• Task 1
Please copy the passage on ChIP sequencing word for word, starting at "In addition, they" and ending at "microenvironment cell compartments.".
• Task 2
Continue the passage on ChIP sequencing from its last sentence.

Extract provided: Begin

Chromatin immunoprecipitation (ChIP) technology allows the location of sites where proteins bind with DNA. When this method is coupled with NGS, called ChIP seq, genomewide investigations of changes in transcription sites and modification to chromatin structure are possible.
Michael Ostrowski, PhD, professor and chair of Molecular and Cellular Biochemistry, and co-leader of the OSUCCC – James Molecular Biology and Cancer Genetics Research Program, and his colleagues study changes in the tumor microenvironment and in cancer cells. They use ChIP seq to study the transcription factor Ets in three cell compartments: stromal fibroblasts, macrophages and endothelial cells.
In addition, they are studying chromatin marks in these three cell compartments during tumor progression. Finally, they are using RNA sequencing technology for gene expression profiling of both mRNA and microRNA in tumor cells and in the same three tumor microenvironment cell compartments.

Extract provided: End
Given records: Begin

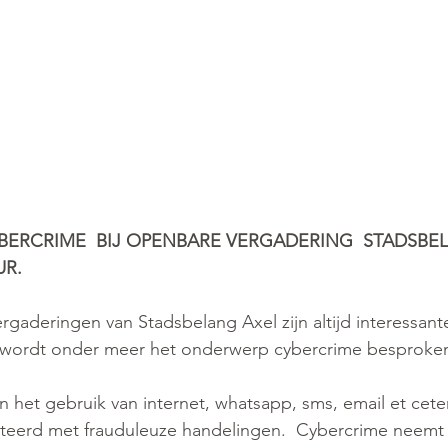
ERCRIME  BIJ OPENBARE VERGADERING  STADSBELA
UR.
aderingen van Stadsbelang Axel zijn altijd interessant
 wordt onder meer het onderwerp cybercrime besproke
 het gebruik van internet, whatsapp, sms, email et cet
teerd met frauduleuze handelingen.  Cybercrime neemt 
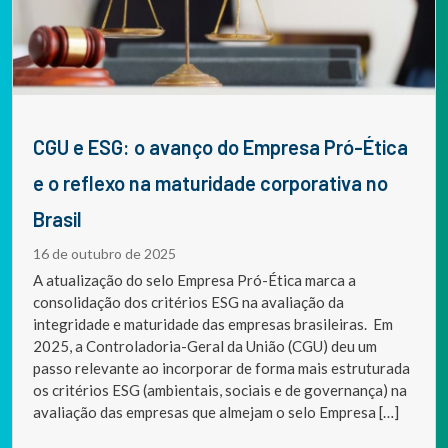
CGU e ESG: o avanço do Empresa Pró-Ética
e o reflexo na maturidade corporativa no
Brasil
16 de outubro de 2025
A atualização do selo Empresa Pró-Ética marca a
consolidação dos critérios ESG na avaliação da
integridade e maturidade das empresas brasileiras. Em
2025, a Controladoria-Geral da União (CGU) deu um
passo relevante ao incorporar de forma mais estruturada
os critérios ESG (ambientais, sociais e de governança) na
avaliação das empresas que almejam o selo Empresa […]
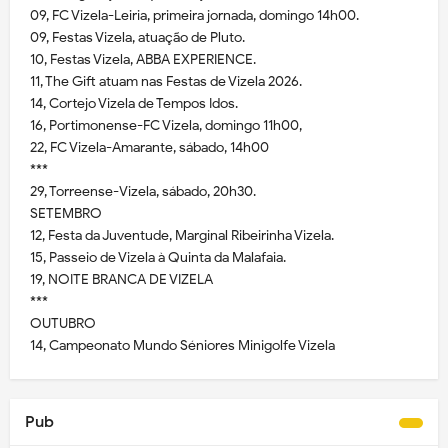
09, FC Vizela-Leiria, primeira jornada, domingo 14h00.
09, Festas Vizela, atuação de Pluto.
10, Festas Vizela, ABBA EXPERIENCE.
11, The Gift atuam nas Festas de Vizela 2026.
14, Cortejo Vizela de Tempos Idos.
16, Portimonense-FC Vizela, domingo 11h00,
22, FC Vizela-Amarante, sábado, 14h00
***
29, Torreense-Vizela, sábado, 20h30.
SETEMBRO
12, Festa da Juventude, Marginal Ribeirinha Vizela.
15, Passeio de Vizela à Quinta da Malafaia.
19, NOITE BRANCA DE VIZELA
***
OUTUBRO
14, Campeonato Mundo Séniores Minigolfe Vizela
Pub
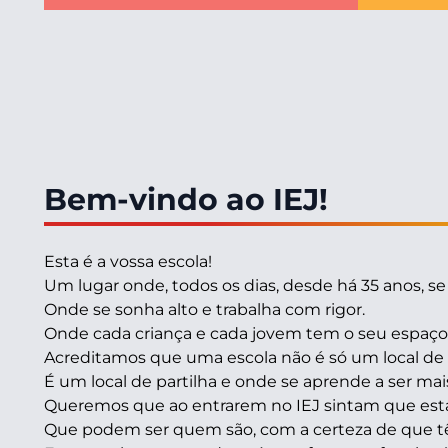
Bem-vindo ao IEJ!
Esta é a vossa escola!
Um lugar onde, todos os dias, desde há 35 anos, 
Onde se sonha alto e trabalha com rigor.
Onde cada criança e cada jovem tem o seu espaço 
Acreditamos que uma escola não é só um local de 
É um local de partilha e onde se aprende a ser ma
Queremos que ao entrarem no IEJ sintam que esta é
Que podem ser quem são, com a certeza de que tê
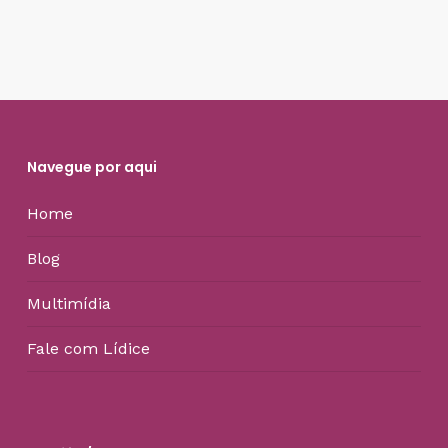
Navegue por aqui
Home
Blog
Multimídia
Fale com Lídice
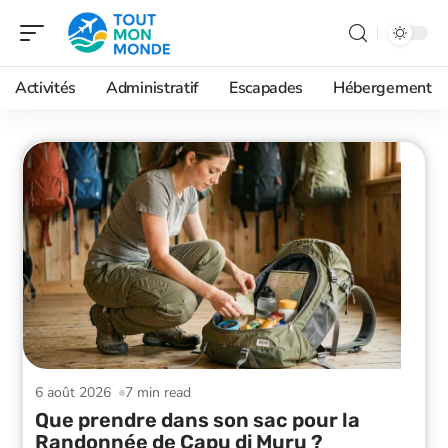
Activités
Administratif
Escapades
Hébergement
6 août 2026
7 min read
Que prendre dans son sac pour la
Randonnée de Capu di Muru ?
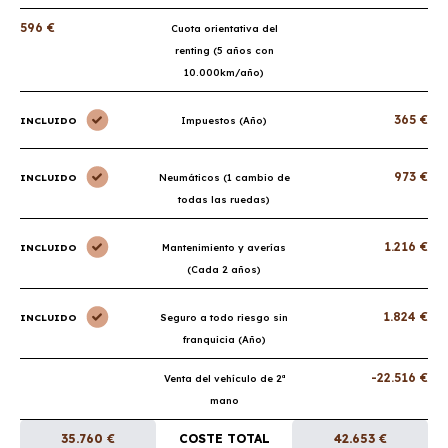
596 €
Cuota orientativa del
renting (5 años con
10.000km/año)
365 €
INCLUIDO
Impuestos (Año)
973 €
INCLUIDO
Neumáticos (1 cambio de
todas las ruedas)
1.216 €
INCLUIDO
Mantenimiento y averías
(Cada 2 años)
1.824 €
INCLUIDO
Seguro a todo riesgo sin
franquicia (Año)
-22.516 €
Venta del vehículo de 2ª
mano
35.760 €
COSTE TOTAL
42.653 €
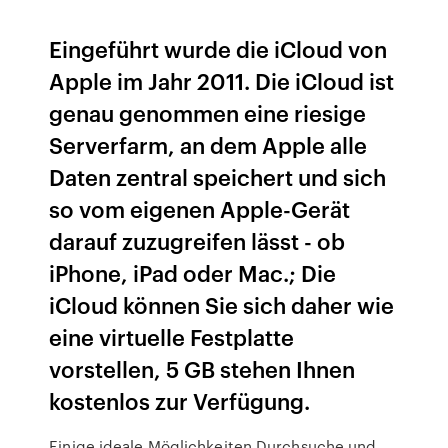
Eingeführt wurde die iCloud von
Apple im Jahr 2011. Die iCloud ist
genau genommen eine riesige
Serverfarm, an dem Apple alle
Daten zentral speichert und sich
so vom eigenen Apple-Gerät
darauf zuzugreifen lässt - ob
iPhone, iPad oder Mac.; Die
iCloud können Sie sich daher wie
eine virtuelle Festplatte
vorstellen, 5 GB stehen Ihnen
kostenlos zur Verfügung.
Einige ideale Möglichkeiten Durchsuche und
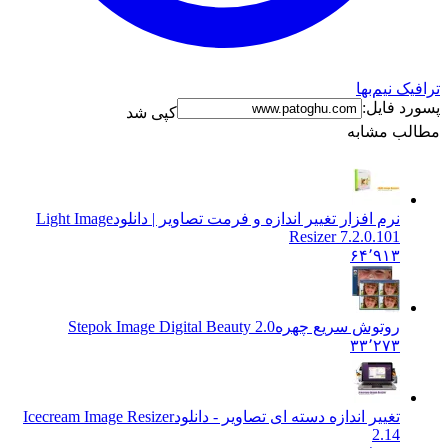
 نیم‌بها
 فایل:
کپی شد
ب مشابه
نرم افزار تغییر اندازه و فرمت تصاویر | دانلود
Light Image
Resizer 7.2.0.101
۶۴٬۹۱۳
روتوش سريع چهره
Stepok Image Digital Beauty 2.0
۳۳٬۲۷۳
تغییر اندازه دسته ای تصاویر - دانلود
Icecream Image Resizer
2.14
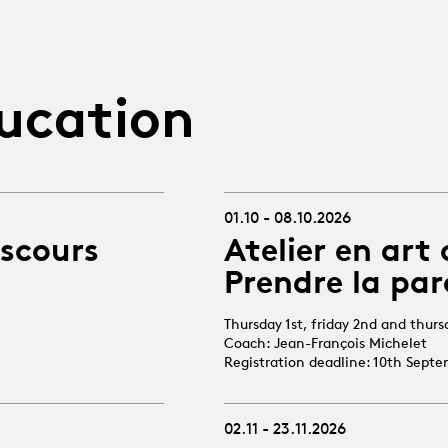
ucation
01.10 - 08.10.2026
iscours
Atelier en art 
Prendre la par
Thursday 1st, friday 2nd and thur
Coach: Jean-François Michelet
Registration deadline: 10th Sept
02.11 - 23.11.2026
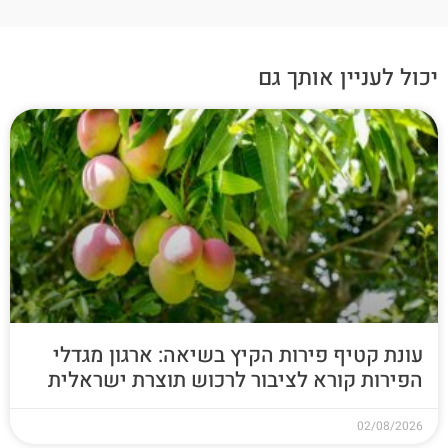
יכול לעניין אותך גם
עונת קטיף פירות הקיץ בשיאה: ארגון מגדלי
הפירות קורא לציבור לרכוש תוצרת ישראלית
02/08/2026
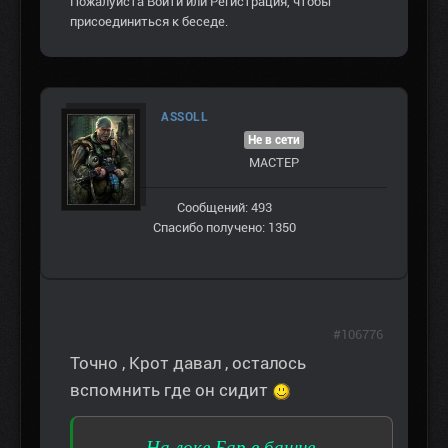
Пожалуйста
Войти
или
Регистрация
, чтобы
присоединиться к беседе.
ASSOLL
Не в сети
МАСТЕР
Сообщений: 493
Спасибо получено: 1350
#106776
Точно , Крот давал , осталось
вспомнить где он сидит
На локе Бар в башне.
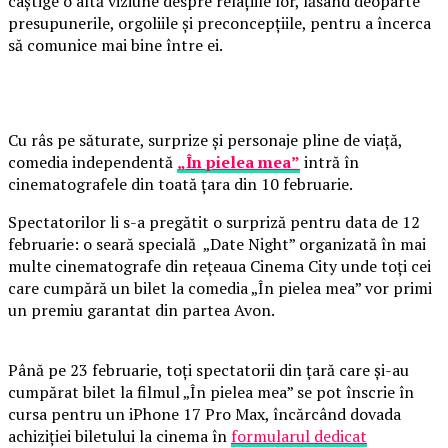
câștige o altă viziune despre relațiile lor, lăsând deoparte
presupunerile, orgoliile și preconcepțiile, pentru a încerca
să comunice mai bine între ei.
Cu râs pe săturate, surprize și personaje pline de viață,
comedia independentă
„În pielea mea”
intră în
cinematografele din toată țara din 10 februarie.
Spectatorilor li s-a pregătit o surpriză pentru data de 12
februarie: o seară specială „Date Night” organizată în mai
multe cinematografe din rețeaua Cinema City unde toți cei
care cumpără un bilet la comedia „În pielea mea” vor primi
un premiu garantat din partea Avon.
Până pe 23 februarie, toți spectatorii din țară care și-au
cumpărat bilet la filmul „În pielea mea” se pot înscrie în
cursa pentru un iPhone 17 Pro Max, încărcând dovada
achiziției biletului la cinema în
formularul dedicat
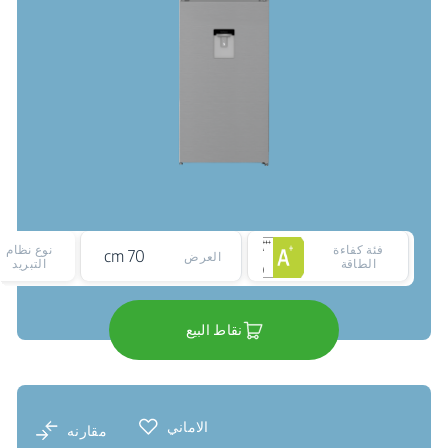
فئة كفاءة
نوع نظام
70 cm
العرض
الطاقة
التبريد
نقاط البيع
الاماني
مقارنه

Given records: End

• Response 1
In addition, they are studying chromatin marks in these three cell compartments during tumor progression. Finally, they are using RNA sequencing technology for gene expression profiling of both mRNA and microRNA in tumor cells and in the same three tumor microenvironment cell compartments.

• Response 2
“We also plan to use NGS to study changes in the tumor-cell genome in response to changes in the microenvironment, including gene loss and amplification,” Ostrowski says.
“This technology is exciting because it allows discovery, which can lead to testable hypotheses,” he explains. “For example, if we find that Ets2 binds to genes involved in specific signaling pathways, we can make testable hypotheses based on that global data.” ChIP seq technology plus top-notch computational modeling enabled OSUCCC – James investigator Tim Huang, PhD, professor of Molecular Virology, Immunology and Medical Genetics, and his collaborators to discover a new form of estrogen-mediated gene silencing that may contribute to breast cancer.
Their study, published in the journal Genome Research, analyzed transcriptome, methylome and estrogen receptor datasets from normal breast epithelia and breast cancer cells. It uncovered a cluster of 14 genes that are simultaneously silenced in breast cancer cells through a mechanism that brings the promoters of these genes together at one regulatory site for coordinated repression. The contortions involved in this process produce DNA loops. These loops are temporary in normal cells but fixed in breast cancer cells, resulting in long-term repression of the 14 genes.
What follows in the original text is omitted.